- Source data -
= = = = = = =

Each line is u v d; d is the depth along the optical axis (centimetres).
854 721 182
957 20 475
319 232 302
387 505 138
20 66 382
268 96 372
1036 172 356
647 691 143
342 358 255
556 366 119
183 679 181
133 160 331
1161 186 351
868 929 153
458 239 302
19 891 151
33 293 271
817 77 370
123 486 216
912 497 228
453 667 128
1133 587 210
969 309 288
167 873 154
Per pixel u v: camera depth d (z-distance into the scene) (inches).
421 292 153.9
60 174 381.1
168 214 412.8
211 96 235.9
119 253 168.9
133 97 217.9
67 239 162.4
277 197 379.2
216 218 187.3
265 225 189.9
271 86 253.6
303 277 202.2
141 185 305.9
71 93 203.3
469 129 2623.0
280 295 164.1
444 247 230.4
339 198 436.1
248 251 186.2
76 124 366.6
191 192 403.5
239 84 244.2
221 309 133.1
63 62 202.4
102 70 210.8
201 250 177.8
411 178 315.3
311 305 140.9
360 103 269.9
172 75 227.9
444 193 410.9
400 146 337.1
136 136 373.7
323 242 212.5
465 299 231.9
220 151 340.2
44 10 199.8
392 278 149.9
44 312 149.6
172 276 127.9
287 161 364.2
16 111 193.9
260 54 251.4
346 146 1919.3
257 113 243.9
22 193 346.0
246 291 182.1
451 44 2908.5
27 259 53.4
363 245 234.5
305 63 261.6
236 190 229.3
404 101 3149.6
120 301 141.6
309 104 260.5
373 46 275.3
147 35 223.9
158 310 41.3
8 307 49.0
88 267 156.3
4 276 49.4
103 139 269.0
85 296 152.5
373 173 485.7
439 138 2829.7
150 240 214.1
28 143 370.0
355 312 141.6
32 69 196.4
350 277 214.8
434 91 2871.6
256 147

= = = = = = =

Which lines above hold the string "depth"? Copy each of them.

- Response -
Each line is u v d; d is the depth along the optical axis (centimetres).
Per pixel u v: camera depth d (z-distance into the scene) (inches).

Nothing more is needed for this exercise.